__Material for this exercise__:
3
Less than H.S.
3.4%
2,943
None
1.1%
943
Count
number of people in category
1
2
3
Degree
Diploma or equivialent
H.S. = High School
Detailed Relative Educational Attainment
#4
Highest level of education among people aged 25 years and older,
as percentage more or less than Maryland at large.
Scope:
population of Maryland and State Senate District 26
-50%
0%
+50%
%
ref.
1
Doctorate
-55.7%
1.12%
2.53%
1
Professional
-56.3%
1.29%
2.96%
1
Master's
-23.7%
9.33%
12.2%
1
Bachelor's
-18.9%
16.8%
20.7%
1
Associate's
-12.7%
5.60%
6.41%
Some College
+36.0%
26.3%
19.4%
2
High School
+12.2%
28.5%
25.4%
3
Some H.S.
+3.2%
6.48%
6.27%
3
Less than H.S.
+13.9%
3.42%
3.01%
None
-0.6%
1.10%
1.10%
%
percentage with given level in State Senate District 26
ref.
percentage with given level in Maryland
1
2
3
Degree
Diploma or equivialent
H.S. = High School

__Action item__:
Would you restate the records word for word?

__Exercise solution__:
3
Less than H.S.
3.4%
2,943
None
1.1%
943
Count
number of people in category
1
2
3
Degree
Diploma or equivialent
H.S. = High School
Detailed Relative Educational Attainment
#4
Highest level of education among people aged 25 years and older,
as percentage more or less than Maryland at large.
Scope:
population of Maryland and State Senate District 26
-50%
0%
+50%
%
ref.
1
Doctorate
-55.7%
1.12%
2.53%
1
Professional
-56.3%
1.29%
2.96%
1
Master's
-23.7%
9.33%
12.2%
1
Bachelor's
-18.9%
16.8%
20.7%
1
Associate's
-12.7%
5.60%
6.41%
Some College
+36.0%
26.3%
19.4%
2
High School
+12.2%
28.5%
25.4%
3
Some H.S.
+3.2%
6.48%
6.27%
3
Less than H.S.
+13.9%
3.42%
3.01%
None
-0.6%
1.10%
1.10%
%
percentage with given level in State Senate District 26
ref.
percentage with given level in Maryland
1
2
3
Degree
Diploma or equivialent
H.S. = High School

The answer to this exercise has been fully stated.